Bitter peptides (BPs), derived from the hydrolysis of proteins in food, play a crucial role in both food science and biomedicine by influencing taste perception and participating in various physiological processes. Accurate identification of BPs is essential for understanding food quality and potential health impacts. Traditional machine learning approaches for BP identification have relied on conventional feature descriptors, achieving moderate success but struggling with the complexities of biological sequence data. Recent advances utilizing protein language model embedding and meta-learning approaches have improved the accuracy, but frequently neglect the molecular representations of peptides and lack interpretability. In this study, we propose xBitterT5, a novel multimodal and interpretable framework for BP identification that integrates pretrained transformer-based embeddings from BioT5+ with the combination of peptide sequence and its SELFIES molecular representation. Specifically, incorporating both peptide sequences and their molecular strings, xBitterT5 demonstrates superior performance compared to previous methods on the same benchmark datasets. Importantly, the model provides residue-level interpretability, highlighting chemically meaningful substructures that significantly contribute to its bitterness, thus offering mechanistic insights beyond black-box predictions. A user-friendly web server (https://balalab-skku.org/xBitterT5/) and a standalone version (https://github.com/cbbl-skku-org/xBitterT5/) are freely available to support both computational biologists and experimental researchers in peptide-based food and biomedicine.

查看原文本刊更多论文

xbitt5：一个可解释的基于转换器的框架，具有多模态输入，用于识别苦味肽

苦肽（Bitter peptides, BPs）是由食物中的蛋白质水解而成，通过影响味觉和参与多种生理过程，在食品科学和生物医学中发挥着重要作用。准确识别bp对于了解食品质量和潜在的健康影响至关重要。BP识别的传统机器学习方法依赖于传统的特征描述符，取得了中等程度的成功，但在生物序列数据的复杂性方面存在困难。利用蛋白质语言模型嵌入和元学习方法的最新进展提高了准确性，但经常忽略肽的分子表示和缺乏可解释性。在这项研究中，我们提出了一种新的多模态和可解释的BP识别框架xBitterT5，它将来自BioT5+的预训练变压器嵌入与肽序列及其自定义分子表示相结合。具体来说，结合肽序列及其分子链，xBitterT5在相同的基准数据集上比以前的方法表现出更优越的性能。重要的是，该模型提供了残留水平的可解释性，突出了化学上有意义的子结构，这些子结构对其苦味有重要贡献，从而提供了超越黑箱预测的机制见解。一个用户友好的web服务器（https://balalab-skku.org/xBitterT5/）和一个独立的版本（https://github.com/cbbl-skku-org/xBitterT5/）是免费的，以支持计算生物学家和实验研究人员在肽类食品和生物医学。

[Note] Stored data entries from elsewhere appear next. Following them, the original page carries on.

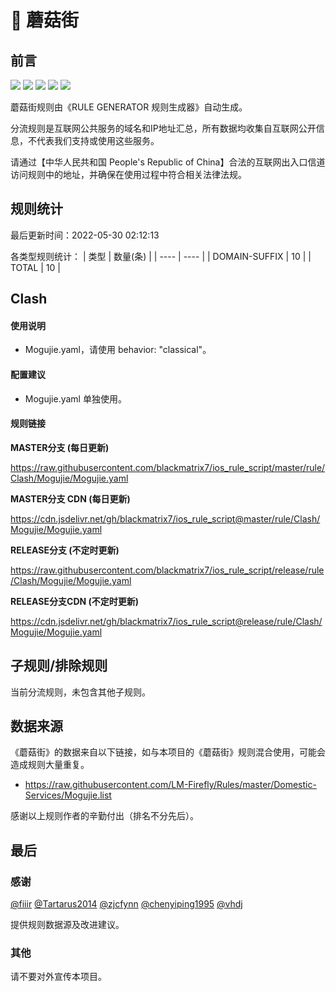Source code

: # 🧸 蘑菇街

## 前言

![](https://shields.io/badge/-移除重复规则-ff69b4) ![](https://shields.io/badge/-DOMAIN与DOMAIN--SUFFIX合并-green) ![](https://shields.io/badge/-DOMAIN--SUFFIX间合并-critical) ![](https://shields.io/badge/-DOMAIN--SUFFIX与DOMAIN--KEYWORD合并-blue) ![](https://shields.io/badge/-IP--CIDR(6)合并-blueviolet) 

蘑菇街规则由《RULE GENERATOR 规则生成器》自动生成。

分流规则是互联网公共服务的域名和IP地址汇总，所有数据均收集自互联网公开信息，不代表我们支持或使用这些服务。

请通过【中华人民共和国 People's Republic of China】合法的互联网出入口信道访问规则中的地址，并确保在使用过程中符合相关法律法规。

## 规则统计

最后更新时间：2022-05-30 02:12:13

各类型规则统计：
| 类型 | 数量(条)  | 
| ---- | ----  |
| DOMAIN-SUFFIX | 10  | 
| TOTAL | 10  | 


## Clash 

#### 使用说明
- Mogujie.yaml，请使用 behavior: "classical"。

#### 配置建议
- Mogujie.yaml 单独使用。

#### 规则链接
**MASTER分支 (每日更新)**

https://raw.githubusercontent.com/blackmatrix7/ios_rule_script/master/rule/Clash/Mogujie/Mogujie.yaml

**MASTER分支 CDN (每日更新)**

https://cdn.jsdelivr.net/gh/blackmatrix7/ios_rule_script@master/rule/Clash/Mogujie/Mogujie.yaml

**RELEASE分支 (不定时更新)**

https://raw.githubusercontent.com/blackmatrix7/ios_rule_script/release/rule/Clash/Mogujie/Mogujie.yaml

**RELEASE分支CDN (不定时更新)**

https://cdn.jsdelivr.net/gh/blackmatrix7/ios_rule_script@release/rule/Clash/Mogujie/Mogujie.yaml

## 子规则/排除规则


当前分流规则，未包含其他子规则。

## 数据来源

《蘑菇街》的数据来自以下链接，如与本项目的《蘑菇街》规则混合使用，可能会造成规则大量重复。

- https://raw.githubusercontent.com/LM-Firefly/Rules/master/Domestic-Services/Mogujie.list


感谢以上规则作者的辛勤付出（排名不分先后）。

## 最后

### 感谢

[@fiiir](https://github.com/fiiir) [@Tartarus2014](https://github.com/Tartarus2014) [@zjcfynn](https://github.com/zjcfynn) [@chenyiping1995](https://github.com/chenyiping1995) [@vhdj](https://github.com/vhdj)

提供规则数据源及改进建议。

### 其他

请不要对外宣传本项目。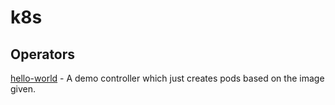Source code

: # k8s

## Operators

[hello-world](./operators/hello-world) - A demo controller which just creates pods based on the image given.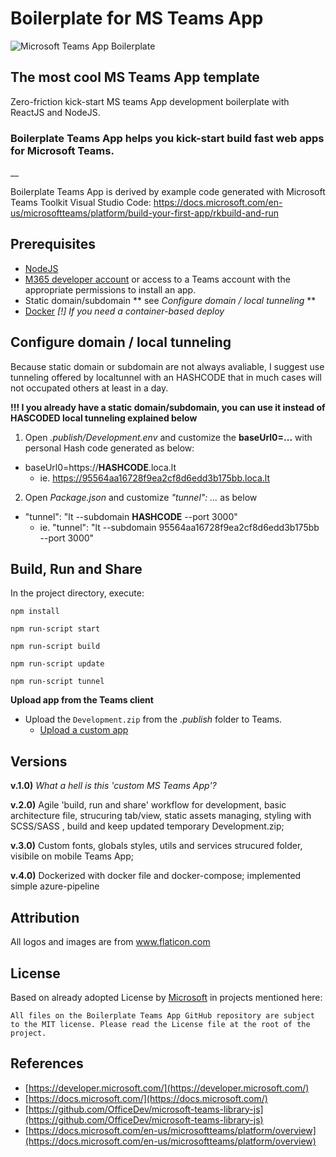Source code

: # Boilerplate for MS Teams App

![Microsoft Teams App Boilerplate](https://repository-images.githubusercontent.com/307682489/1a7d8b00-1869-11eb-919a-3ee0a1edfef3)

## The most cool MS Teams App template

Zero-friction kick-start MS teams App development boilerplate with ReactJS and NodeJS.

### Boilerplate Teams App helps you kick-start build fast web apps for Microsoft Teams.
__

Boilerplate Teams App is derived by example code generated with Microsoft Teams Toolkit Visual Studio Code: [https://docs.microsoft.com/en-us/microsoftteams/platform/build-your-first-app/rkbuild-and-run
](https://docs.microsoft.com/en-us/microsoftteams/platform/build-your-first-app/build-and-run
)

## Prerequisites
- [NodeJS](https://nodejs.org/en/)
- [M365 developer account](https://docs.microsoft.com/en-us/microsoftteams/platform/concepts/build-and-test/prepare-your-o365-tenant) or access to a Teams account with the appropriate permissions to install an app.
- Static domain/subdomain ** see *Configure domain / local tunneling* **
- [Docker](https://www.docker.com/) *[!] If you need a container-based deploy*


## Configure domain / local tunneling

Because static domain or subdomain are not always avaliable, I suggest use tunneling offered by localtunnel with an HASHCODE that in much cases will not occupated  others at least in a day. 

**!!! I you already have a static domain/subdomain, you can use it instead of HASCODED local tunneling explained below**

1) Open *.publish/Development.env* and customize the **baseUrl0=...** with personal Hash code generated as below:

- baseUrl0=https://**HASHCODE**.loca.lt
	- ie. https://95564aa16728f9ea2cf8d6edd3b175bb.loca.lt

2) Open *Package.json* and customize  *"tunnel": ...*  as below

- "tunnel": "lt --subdomain **HASHCODE** --port 3000"
	- ie. "tunnel": "lt --subdomain 95564aa16728f9ea2cf8d6edd3b175bb --port 3000"
 
## Build, Run and Share

In the project directory, execute:

`npm install`

`npm run-script start`

`npm run-script build`

`npm run-script update`

`npm run-script tunnel`

**Upload app from the Teams client**

- Upload the `Development.zip` from the *.publish* folder to Teams.
  - [Upload a custom app](https://aka.ms/teams-toolkit-uploadapp) 

## Versions

**v.1.0)** *What a hell is this 'custom MS Teams App'?*

**v.2.0)** Agile 'build, run and share' workflow for development, basic architecture file, strucuring tab/view, static assets managing, styling with SCSS/SASS , build and keep updated temporary Development.zip;

**v.3.0)** Custom fonts, globals styles, utils and services strucured folder, visibile on mobile Teams App;

**v.4.0)** Dockerized with docker file and docker-compose; implemented simple azure-pipeline 

## Attribution

All logos and images are from <a href="https://www.flaticon.com/" title="Flaticon">www.flaticon.com</a>

## License

Based on already adopted License by [Microsoft](https://github.com/OfficeDev/microsoft-teams-library-js
) in projects mentioned here:

	All files on the Boilerplate Teams App GitHub repository are subject to the MIT license. Please read the License file at the root of the project.


## References

- [https://developer.microsoft.com/](https://developer.microsoft.com/)
- [https://docs.microsoft.com/](https://docs.microsoft.com/)
- [https://github.com/OfficeDev/microsoft-teams-library-js](https://github.com/OfficeDev/microsoft-teams-library-js)
- [https://docs.microsoft.com/en-us/microsoftteams/platform/overview](https://docs.microsoft.com/en-us/microsoftteams/platform/overview)

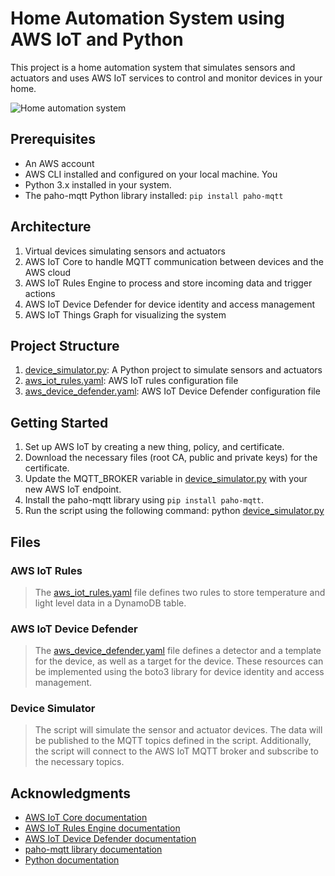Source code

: # Home Automation System using AWS IoT and Python
This project is a home automation system that simulates sensors and actuators and uses AWS IoT services to control and monitor devices in your home.

![Home automation system](https://th.bing.com/th/id/OIG4.cXqtmauDjkukvzuzItPD?w=400&h=400&c=6&r=0&o=5&pid=ImgGn)

## Prerequisites
- An AWS account
- AWS CLI installed and configured on your local machine. You
- Python 3.x installed in your system.
- The paho-mqtt Python library installed: `pip install paho-mqtt`

## Architecture
1. Virtual devices simulating sensors and actuators
2. AWS IoT Core to handle MQTT communication between devices and the AWS cloud
3. AWS IoT Rules Engine to process and store incoming data and trigger actions
4. AWS IoT Device Defender for device identity and access management
5. AWS IoT Things Graph for visualizing the system

## Project Structure
1. [device_simulator.py](/device_simulator.py): A Python project to simulate sensors and actuators
2. [aws_iot_rules.yaml](/aws_iot_rules.yaml): AWS IoT rules configuration file
3. [aws_device_defender.yaml](/aws_device_defender.yaml): AWS IoT Device Defender configuration file

## Getting Started
1. Set up AWS IoT by creating a new thing, policy, and certificate.
2. Download the necessary files (root CA, public and private keys) for the certificate.
3. Update the MQTT_BROKER variable in [device_simulator.py](/device_simulator.py) with your new AWS IoT endpoint.
4. Install the paho-mqtt library using `pip install paho-mqtt`.
5. Run the script using the following command: python [device_simulator.py](/device_simulator.py)

## Files

### AWS IoT Rules
> The [aws_iot_rules.yaml](/aws_iot_rules.yaml) file defines two rules to store temperature and light level data in a DynamoDB table.

### AWS IoT Device Defender
> The [aws_device_defender.yaml](/aws_device_defender.yaml) file defines a detector and a template for the device, as well as a target for the device. These resources can be implemented using the boto3 library for device identity and access management.

### Device Simulator 
> The script will simulate the sensor and actuator devices. The data will be published to the MQTT topics defined in the script. Additionally, the script will connect to the AWS IoT MQTT broker and subscribe to the necessary topics.

## Acknowledgments
- [AWS IoT Core documentation](https://docs.aws.amazon.com/iot/)
- [AWS IoT Rules Engine documentation](https://docs.aws.amazon.com/iot/latest/developerguide/iot-rules.html)
- [AWS IoT Device Defender documentation](https://docs.aws.amazon.com/iot/latest/developerguide/device-defender.html)
- [paho-mqtt library documentation](https://eclipse.dev/paho/files/paho.mqtt.python/html/client.html)
- [Python documentation](https://docs.python.org/)
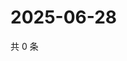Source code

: # 2025-06-28

共 0 条

<!-- BEGIN ZHIHUQUESTIONS -->
<!-- 最后更新时间 Sat Jun 28 2025 04:12:47 GMT+0800 (China Standard Time) -->

<!-- END ZHIHUQUESTIONS -->
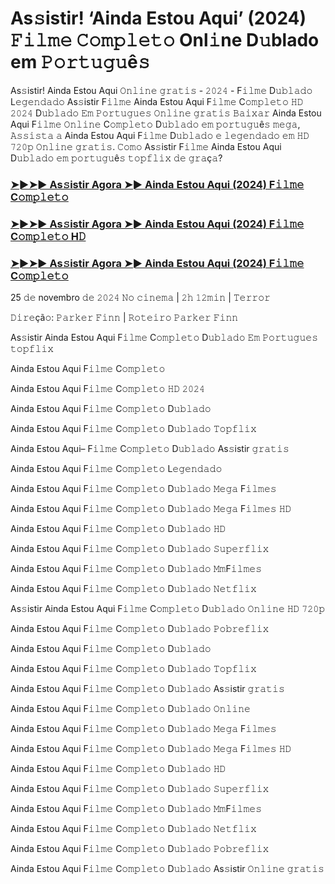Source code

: # As𝚜istir! ‘Ainda Estou Aqui’ (2024) 𝙵𝚒𝚕𝚖𝚎 𝙲𝚘𝚖𝚙𝚕𝚎𝚝𝚘 Onl𝚒ne D𝚞blado em 𝙿𝚘𝚛𝚝𝚞𝚐𝚞ê𝚜


As𝚜istir! Ainda Estou Aqui 𝙾𝚗𝚕𝚒𝚗𝚎 𝚐𝚛𝚊𝚝𝚒𝚜 - 𝟸𝟶𝟸𝟺 - F𝚒𝚕𝚖𝚎 D𝚞𝚋𝚕𝚊𝚍𝚘 L𝚎𝚐𝚎𝚗𝚍𝚊𝚍𝚘 As𝚜istir F𝚒𝚕𝚖𝚎 Ainda Estou Aqui F𝚒𝚕𝚖𝚎 C𝚘𝚖𝚙𝚕𝚎𝚝𝚘 𝙷𝙳 𝟸𝟶𝟸𝟺 D𝚞𝚋𝚕𝚊𝚍𝚘 𝙴𝚖 𝙿𝚘𝚛𝚝𝚞𝚐𝚞𝚎𝚜 𝙾𝚗𝚕𝚒𝚗𝚎 𝚐𝚛𝚊𝚝𝚒𝚜 𝙱𝚊𝚒𝚡𝚊𝚛 Ainda Estou Aqui F𝚒𝚕𝚖𝚎 𝙾𝚗𝚕𝚒𝚗𝚎 C𝚘𝚖𝚙𝚕𝚎𝚝𝚘 D𝚞𝚋𝚕𝚊𝚍𝚘 𝚎𝚖 𝚙𝚘𝚛𝚝𝚞𝚐𝚞ê𝚜 𝚖𝚎𝚐𝚊, 𝙰𝚜𝚜𝚒𝚜𝚝𝚊 𝚊 Ainda Estou Aqui F𝚒𝚕𝚖𝚎 D𝚞𝚋𝚕𝚊𝚍𝚘 𝚎 𝚕𝚎𝚐𝚎𝚗𝚍𝚊𝚍𝚘 𝚎𝚖 𝙷𝙳 𝟽𝟸𝟶𝚙 𝙾𝚗𝚕𝚒𝚗𝚎 𝚐𝚛𝚊𝚝𝚒𝚜. 𝙲𝚘𝚖𝚘 As𝚜istir F𝚒𝚕𝚖𝚎 Ainda Estou Aqui D𝚞𝚋𝚕𝚊𝚍𝚘 𝚎𝚖 𝚙𝚘𝚛𝚝𝚞𝚐𝚞ê𝚜 𝚝𝚘𝚙𝚏𝚕𝚒𝚡 𝚍𝚎 𝚐𝚛𝚊ç𝚊?

### [➤►➤► As𝚜istir Agora ➤► Ainda Estou Aqui (2024) F𝚒𝚕𝚖𝚎 C𝚘𝚖𝚙𝚕𝚎𝚝𝚘](https://goldstream77.org/pt/1000837/i-rsquo-m-still-here.html)

### [➤►➤► As𝚜istir Agora ➤► Ainda Estou Aqui (2024) F𝚒𝚕𝚖𝚎 C𝚘𝚖𝚙𝚕𝚎𝚝𝚘 H𝙳](https://goldstream77.org/pt/1000837/i-rsquo-m-still-here.html)

### [➤►➤► As𝚜istir Agora ➤► Ainda Estou Aqui (2024) F𝚒𝚕𝚖𝚎 C𝚘𝚖𝚙𝚕𝚎𝚝𝚘](https://goldstream77.org/pt/1000837/i-rsquo-m-still-here.html)

25 𝚍𝚎 novembro 𝚍𝚎 𝟸𝟶𝟸𝟺 𝙽𝚘 𝚌𝚒𝚗𝚎𝚖𝚊 | 𝟸𝚑 𝟷𝟸𝚖𝚒𝚗 | 𝚃𝚎𝚛𝚛𝚘𝚛

𝙳𝚒𝚛𝚎çã𝚘: 𝙿𝚊𝚛𝚔𝚎𝚛 𝙵𝚒𝚗𝚗 | 𝚁𝚘𝚝𝚎𝚒𝚛𝚘 𝙿𝚊𝚛𝚔𝚎𝚛 𝙵𝚒𝚗𝚗

As𝚜istir Ainda Estou Aqui F𝚒𝚕𝚖𝚎 C𝚘𝚖𝚙𝚕𝚎𝚝𝚘 D𝚞𝚋𝚕𝚊𝚍𝚘 𝙴𝚖 𝙿𝚘𝚛𝚝𝚞𝚐𝚞𝚎𝚜 𝚝𝚘𝚙𝚏𝚕𝚒𝚡

Ainda Estou Aqui F𝚒𝚕𝚖𝚎 C𝚘𝚖𝚙𝚕𝚎𝚝𝚘

Ainda Estou Aqui F𝚒𝚕𝚖𝚎 C𝚘𝚖𝚙𝚕𝚎𝚝𝚘 𝙷𝙳 𝟸𝟶𝟸𝟺

Ainda Estou Aqui F𝚒𝚕𝚖𝚎 C𝚘𝚖𝚙𝚕𝚎𝚝𝚘 D𝚞𝚋𝚕𝚊𝚍𝚘

Ainda Estou Aqui F𝚒𝚕𝚖𝚎 C𝚘𝚖𝚙𝚕𝚎𝚝𝚘 D𝚞𝚋𝚕𝚊𝚍𝚘 𝚃𝚘𝚙𝚏𝚕𝚒𝚡

Ainda Estou Aqui– F𝚒𝚕𝚖𝚎 C𝚘𝚖𝚙𝚕𝚎𝚝𝚘 D𝚞𝚋𝚕𝚊𝚍𝚘 As𝚜istir 𝚐𝚛𝚊𝚝𝚒𝚜

Ainda Estou Aqui F𝚒𝚕𝚖𝚎 C𝚘𝚖𝚙𝚕𝚎𝚝𝚘 L𝚎𝚐𝚎𝚗𝚍𝚊𝚍𝚘

Ainda Estou Aqui F𝚒𝚕𝚖𝚎 C𝚘𝚖𝚙𝚕𝚎𝚝𝚘 D𝚞𝚋𝚕𝚊𝚍𝚘 𝙼𝚎𝚐𝚊 F𝚒𝚕𝚖𝚎𝚜

Ainda Estou Aqui F𝚒𝚕𝚖𝚎 C𝚘𝚖𝚙𝚕𝚎𝚝𝚘 D𝚞𝚋𝚕𝚊𝚍𝚘 𝙼𝚎𝚐𝚊 F𝚒𝚕𝚖𝚎𝚜 𝙷𝙳

Ainda Estou Aqui F𝚒𝚕𝚖𝚎 C𝚘𝚖𝚙𝚕𝚎𝚝𝚘 D𝚞𝚋𝚕𝚊𝚍𝚘 𝙷𝙳

Ainda Estou Aqui F𝚒𝚕𝚖𝚎 C𝚘𝚖𝚙𝚕𝚎𝚝𝚘 D𝚞𝚋𝚕𝚊𝚍𝚘 𝚂𝚞𝚙𝚎𝚛𝚏𝚕𝚒𝚡

Ainda Estou Aqui F𝚒𝚕𝚖𝚎 C𝚘𝚖𝚙𝚕𝚎𝚝𝚘 D𝚞𝚋𝚕𝚊𝚍𝚘 𝙼𝚖F𝚒𝚕𝚖𝚎𝚜

Ainda Estou Aqui F𝚒𝚕𝚖𝚎 C𝚘𝚖𝚙𝚕𝚎𝚝𝚘 D𝚞𝚋𝚕𝚊𝚍𝚘 𝙽𝚎𝚝𝚏𝚕𝚒𝚡

As𝚜istir Ainda Estou Aqui F𝚒𝚕𝚖𝚎 C𝚘𝚖𝚙𝚕𝚎𝚝𝚘 D𝚞𝚋𝚕𝚊𝚍𝚘 𝙾𝚗𝚕𝚒𝚗𝚎 𝙷𝙳 𝟽𝟸𝟶𝚙

Ainda Estou Aqui F𝚒𝚕𝚖𝚎 C𝚘𝚖𝚙𝚕𝚎𝚝𝚘 D𝚞𝚋𝚕𝚊𝚍𝚘 𝙿𝚘𝚋𝚛𝚎𝚏𝚕𝚒𝚡

Ainda Estou Aqui F𝚒𝚕𝚖𝚎 C𝚘𝚖𝚙𝚕𝚎𝚝𝚘 D𝚞𝚋𝚕𝚊𝚍𝚘

Ainda Estou Aqui F𝚒𝚕𝚖𝚎 C𝚘𝚖𝚙𝚕𝚎𝚝𝚘 D𝚞𝚋𝚕𝚊𝚍𝚘 𝚃𝚘𝚙𝚏𝚕𝚒𝚡

Ainda Estou Aqui F𝚒𝚕𝚖𝚎 C𝚘𝚖𝚙𝚕𝚎𝚝𝚘 D𝚞𝚋𝚕𝚊𝚍𝚘 As𝚜istir 𝚐𝚛𝚊𝚝𝚒𝚜

Ainda Estou Aqui F𝚒𝚕𝚖𝚎 C𝚘𝚖𝚙𝚕𝚎𝚝𝚘 D𝚞𝚋𝚕𝚊𝚍𝚘 𝙾𝚗𝚕𝚒𝚗𝚎

Ainda Estou Aqui F𝚒𝚕𝚖𝚎 C𝚘𝚖𝚙𝚕𝚎𝚝𝚘 D𝚞𝚋𝚕𝚊𝚍𝚘 𝙼𝚎𝚐𝚊 F𝚒𝚕𝚖𝚎𝚜

Ainda Estou Aqui F𝚒𝚕𝚖𝚎 C𝚘𝚖𝚙𝚕𝚎𝚝𝚘 D𝚞𝚋𝚕𝚊𝚍𝚘 𝙼𝚎𝚐𝚊 F𝚒𝚕𝚖𝚎𝚜 𝙷𝙳

Ainda Estou Aqui F𝚒𝚕𝚖𝚎 C𝚘𝚖𝚙𝚕𝚎𝚝𝚘 D𝚞𝚋𝚕𝚊𝚍𝚘 𝙷𝙳

Ainda Estou Aqui F𝚒𝚕𝚖𝚎 C𝚘𝚖𝚙𝚕𝚎𝚝𝚘 D𝚞𝚋𝚕𝚊𝚍𝚘 𝚂𝚞𝚙𝚎𝚛𝚏𝚕𝚒𝚡

Ainda Estou Aqui F𝚒𝚕𝚖𝚎 C𝚘𝚖𝚙𝚕𝚎𝚝𝚘 D𝚞𝚋𝚕𝚊𝚍𝚘 𝙼𝚖F𝚒𝚕𝚖𝚎𝚜

Ainda Estou Aqui F𝚒𝚕𝚖𝚎 C𝚘𝚖𝚙𝚕𝚎𝚝𝚘 D𝚞𝚋𝚕𝚊𝚍𝚘 𝙽𝚎𝚝𝚏𝚕𝚒𝚡

Ainda Estou Aqui F𝚒𝚕𝚖𝚎 C𝚘𝚖𝚙𝚕𝚎𝚝𝚘 D𝚞𝚋𝚕𝚊𝚍𝚘 𝙿𝚘𝚋𝚛𝚎𝚏𝚕𝚒𝚡

Ainda Estou Aqui F𝚒𝚕𝚖𝚎 C𝚘𝚖𝚙𝚕𝚎𝚝𝚘 D𝚞𝚋𝚕𝚊𝚍𝚘 As𝚜istir 𝙾𝚗𝚕𝚒𝚗𝚎 𝚐𝚛𝚊𝚝𝚒𝚜
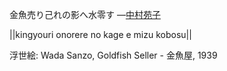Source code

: 金魚売り己れの影へ水零す
—[中村苑子](https://ja.wikipedia.org/wiki/中村苑子)

||kingyouri onorere no kage e mizu kobosu||

浮世絵: Wada Sanzo, Goldfish Seller - 金魚屋, 1939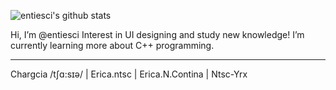 
![entiesci's github stats](https://github-readme-stats.vercel.app/api?username=entiesci "![entiesci's github stats")


Hi, I’m @entiesci
Interest in UI designing and study new knowledge!
I’m currently learning more about C++ programming.

---

Chargcia /tʃɑ:sɪə/ | Erica.ntsc | Erica.N.Contina | Ntsc-Yrx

本文章由计算机程序翻译，如有差异，请以英文原文为准。

求助全文

约1分钟内获得全文求助全文

来源期刊

Journal of Cheminformatics CHEMISTRY, MULTIDISCIPLINARY-COMPUTER SCIENCE, INFORMATION SYSTEMS

CiteScore

14.10

自引率

7.00%

发文量

审稿时长

3 months

期刊介绍： Journal of Cheminformatics is an open access journal publishing original peer-reviewed research in all aspects of cheminformatics and molecular modelling. Coverage includes, but is not limited to: chemical information systems, software and databases, and molecular modelling, chemical structure representations and their use in structure, substructure, and similarity searching of chemical substance and chemical reaction databases, computer and molecular graphics, computer-aided molecular design, expert systems, QSAR, and data mining techniques.